Nereida Dusten
Hermosillo, 1992
Nereida Dusten es licenciada en artes plásticas por la Universidad Autónoma de Baja California, campus Tijuana. Fue seleccionada para participar en la 15 Bienal de La Habana (2024) y también formó parte de la selección en la Trienal de Tijuana: 2. Internacional Pictórica (2024). Realizó una residencia académica en Cuenca, España y fue acreedora de la beca del Centro de Iniciativas Culturales de la UCLM para realizar proyectos de gestión cultural en Castilla La Mancha (2017). Ha formado parte de múltiples selecciones en bienales, exposiciones colectivas y ferias de arte. Su exposición individual más reciente se titulan Entre paisajes y fragmentos en CETYS Universidad (Mexicali, 2025). También formó parte de la exhibición colectiva titulada Incisionar y confluir: Visiones del collage bajacaliforniano en el Centro Estatal de las Artes (Rosarito, 2025). Su trabajo se desarrolla principalmente en la disciplina del collage, arte textil e instalación. Actualmente desarrolla su práctica artística entre las ciudades de Rosarito, Tijuana y San Diego.
statement
Mi obra es un acto íntimo de exploración a través de materiales reciclados, textiles, fotografía encontrada y collage. Estos elementos no son solo recursos formales, sino herramientas conceptuales que me permiten cuestionar cómo construimos, recordamos y habitamos espacios físicos y emocionales.
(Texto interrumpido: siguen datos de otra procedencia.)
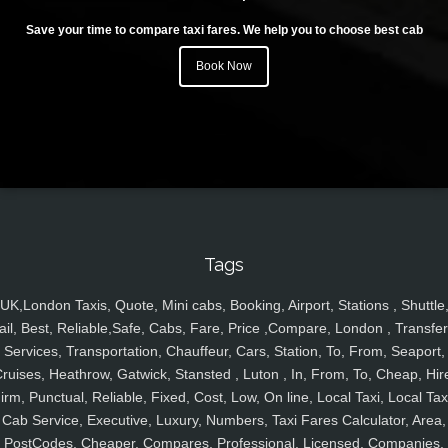
Save your time to compare taxi fares. We help you to choose best cab
Book Now
Tags
UK,London Taxis, Quote, Mini cabs, Booking, Airport, Stations , Shuttle
ail, Best, Reliable,Safe, Cabs, Fare, Price ,Compare, London , Transfer
Services, Transportation, Chauffeur, Cars, Station, To, From, Seaport,
ruises, Heathrow, Gatwick, Stansted , Luton , In, From, To, Cheap, Hir
irm, Punctual, Reliable, Fixed, Cost, Low, On line, Local Taxi, Local Tax
Cab Service, Executive, Luxury, Numbers, Taxi Fares Calculator, Area,
PostCodes, Cheaper, Compares, Professional, Licensed, Companies,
Las líneas—sean costuras, bordes o divisiones—son fundamentales en mi obra. Representan tanto conexiones como rupturas: los lazos que nos unen a un lugar, las fronteras que nos separan, y los recuerdos que se desdibujan con el tiempo. Trabajar con imágenes encontradas y materiales reutilizados es un acto de reclamación; al cortar, recomponer y tejer, redefino narrativas ajenas para hablar de lo personal y lo colectivo.
Mis piezas funcionan como archivos expandidos, donde el pasado y el presente se superponen. Los personajes que aparecen en ellas—extraídos de fotografías antiguas, revistas o telas olvidadas dialogan entre silencios, invitando a reflexionar sobre la fragilidad de la memoria y la construcción de identidad.
El proceso es tan importante como el resultado: cada corte, cada hilo, cada capa de papel es un gesto de resistencia contra el olvido. La obra se convierte así en un mapa afectivo, un territorio donde lo doméstico y lo político se entrelazan para cuestionar qué significa pertenecer.